Areas requiring System assistance.
1) Producing the top level closure. This requires a function
store_value list -> store_value tuple (or maybe store_value)
2) Converting the produced code strings to store_values. This requires
a function string -> store_value which is just the identity.
3) Producing code pointers into the middles of strings, for closures
of mutually recursive functions. This requires a function string * int
-> store_value, of which item 2 above is a special case.
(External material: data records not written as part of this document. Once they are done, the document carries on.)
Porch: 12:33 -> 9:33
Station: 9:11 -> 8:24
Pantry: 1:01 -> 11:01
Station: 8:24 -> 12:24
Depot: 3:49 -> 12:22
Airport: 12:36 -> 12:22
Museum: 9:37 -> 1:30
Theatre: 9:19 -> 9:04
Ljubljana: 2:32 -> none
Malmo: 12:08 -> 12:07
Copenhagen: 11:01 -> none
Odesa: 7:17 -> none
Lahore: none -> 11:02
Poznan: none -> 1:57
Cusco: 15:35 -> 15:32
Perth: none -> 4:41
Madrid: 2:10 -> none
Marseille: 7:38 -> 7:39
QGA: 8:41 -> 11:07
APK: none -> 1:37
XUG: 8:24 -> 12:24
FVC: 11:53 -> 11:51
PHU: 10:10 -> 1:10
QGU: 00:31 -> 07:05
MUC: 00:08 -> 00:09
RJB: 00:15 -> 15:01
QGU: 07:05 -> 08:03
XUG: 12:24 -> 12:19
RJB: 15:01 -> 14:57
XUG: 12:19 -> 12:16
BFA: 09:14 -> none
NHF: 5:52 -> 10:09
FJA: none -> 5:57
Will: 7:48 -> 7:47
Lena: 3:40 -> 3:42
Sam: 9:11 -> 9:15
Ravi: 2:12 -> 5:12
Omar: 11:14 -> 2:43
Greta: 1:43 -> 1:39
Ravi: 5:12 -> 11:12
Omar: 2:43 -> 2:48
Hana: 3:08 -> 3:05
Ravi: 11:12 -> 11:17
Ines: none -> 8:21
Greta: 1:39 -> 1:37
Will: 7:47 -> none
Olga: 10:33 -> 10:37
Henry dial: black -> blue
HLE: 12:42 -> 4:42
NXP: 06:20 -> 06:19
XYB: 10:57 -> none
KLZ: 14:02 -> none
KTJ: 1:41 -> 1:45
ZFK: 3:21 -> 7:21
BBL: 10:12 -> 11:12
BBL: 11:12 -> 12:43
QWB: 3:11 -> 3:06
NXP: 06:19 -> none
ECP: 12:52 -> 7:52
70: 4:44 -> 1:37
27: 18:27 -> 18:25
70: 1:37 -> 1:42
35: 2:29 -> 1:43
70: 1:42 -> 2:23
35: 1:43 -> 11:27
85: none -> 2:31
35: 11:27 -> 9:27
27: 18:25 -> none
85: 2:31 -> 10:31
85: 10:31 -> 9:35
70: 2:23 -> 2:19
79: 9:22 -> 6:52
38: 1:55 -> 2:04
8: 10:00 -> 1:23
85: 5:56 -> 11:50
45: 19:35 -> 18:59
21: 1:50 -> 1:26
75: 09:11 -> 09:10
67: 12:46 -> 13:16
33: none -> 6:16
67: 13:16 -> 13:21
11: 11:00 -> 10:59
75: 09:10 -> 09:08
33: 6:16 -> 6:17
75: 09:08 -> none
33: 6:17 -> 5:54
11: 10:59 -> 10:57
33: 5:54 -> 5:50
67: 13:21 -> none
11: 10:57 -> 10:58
4) Calling the code. This requires a function store_value ->
store_value list, taking the top level closure to the result of
running it.

Other compiler modifications.

The load_string primitive is unnecessary for the incremental system,
but some analogue is. A possibility is to add a lambda calculus
constructor EXT : store_value -> LambdaExp. Mir_Cg would translate
this to EXT_REF store_value, or something similar, and eventually the
store_value concerned would pop out of Mach_Cg as a (position,
store_value) pair to be placed in the top level closure. The
modifications to Mir_Cg and Mach_Cg to achieve this would be minimal,
however the effect on the lambda calculus transforming sections would
be major. It would be nice to find a better way of passing these
values through without causing such disruption.